Les autorités d’Accra ont justifié une démolition en juin 2015 en disant que c’était un moyen d’approfondir et d’élargir la lagune de Korle à proximité après que les inondations eurent tué environ 150 personnes au début du mois. Les sites de traitement des déchets électroniques n’ont été sauvés qu’après les protestations des habitants.
Gouvernement et secteur informel
Pourtant, le site d’Agbogbloshie continue d’attirer des investissements pour améliorer la région. En février, les gouvernements ghanéen et allemand ont entamé la deuxième phase d’un programme de 10 millions d’euros de déchets électroniques qui a déjà financé un nouveau centre de formation technique et un centre de santé.
Ebenezer Amankwaa reste néanmoins sceptique quant au fait que les initiatives gouvernementales peuvent supplanter ce qu’offre déjà le secteur informel.
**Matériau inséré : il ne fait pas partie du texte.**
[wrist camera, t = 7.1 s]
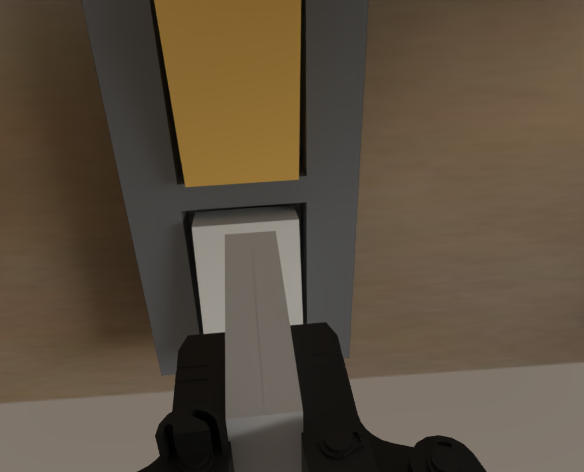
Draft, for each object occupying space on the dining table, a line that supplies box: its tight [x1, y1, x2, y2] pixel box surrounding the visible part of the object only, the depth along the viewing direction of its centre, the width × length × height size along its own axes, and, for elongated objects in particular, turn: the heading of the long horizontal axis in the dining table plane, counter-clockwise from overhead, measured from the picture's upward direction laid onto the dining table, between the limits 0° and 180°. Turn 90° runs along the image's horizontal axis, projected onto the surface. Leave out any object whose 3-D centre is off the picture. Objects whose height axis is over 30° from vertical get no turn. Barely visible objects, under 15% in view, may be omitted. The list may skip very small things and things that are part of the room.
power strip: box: [81, 0, 369, 376], centre depth 24 cm, size 38×11×5 cm, turn 1°
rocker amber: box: [154, 0, 301, 187], centre depth 22 cm, size 8×5×2 cm, turn 1°
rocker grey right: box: [192, 205, 303, 334], centre depth 28 cm, size 8×5×2 cm, turn 1°
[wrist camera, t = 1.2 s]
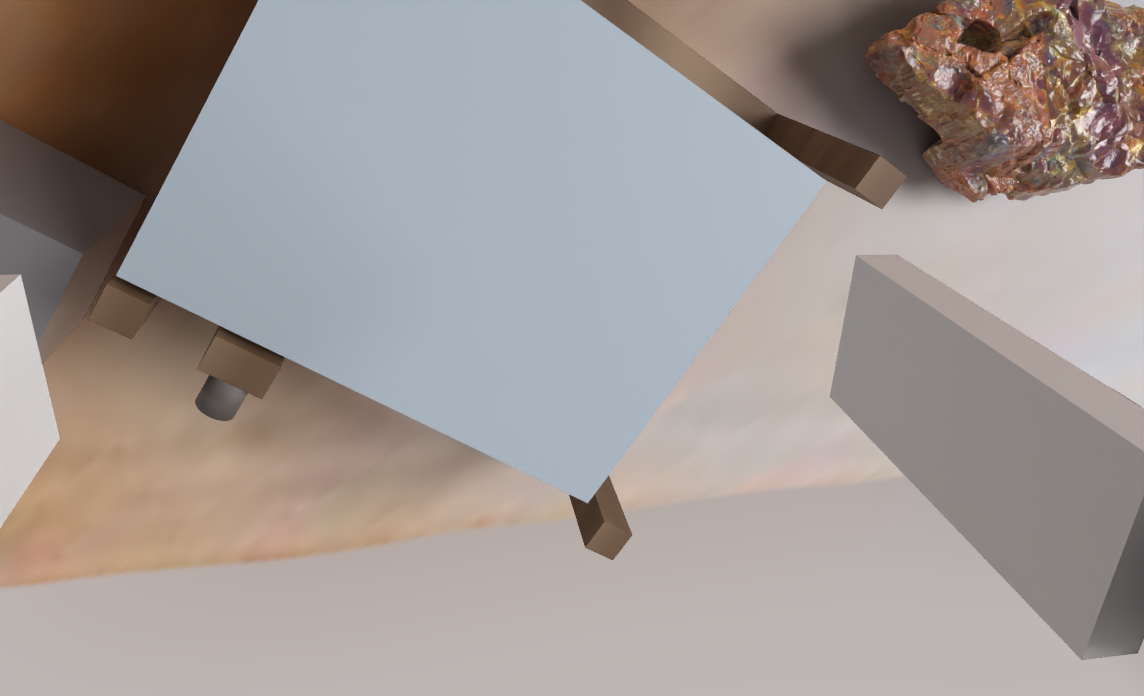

Les savoir-faire et les compétences
Il fait valoir que le futur développement du site devrait être inclusif, en tirant parti des techniques et des compétences des gens pour la collecte de matériaux. Cela pourrait simplement soutenir la prochaine génération de recycleurs et de rénovateurs.
« Vous pouvez fermer Agbogbloshie, mais vous ne pouvez pas [supprimer] les compétences, les talents et les connaissances de ces personnes », dit-il.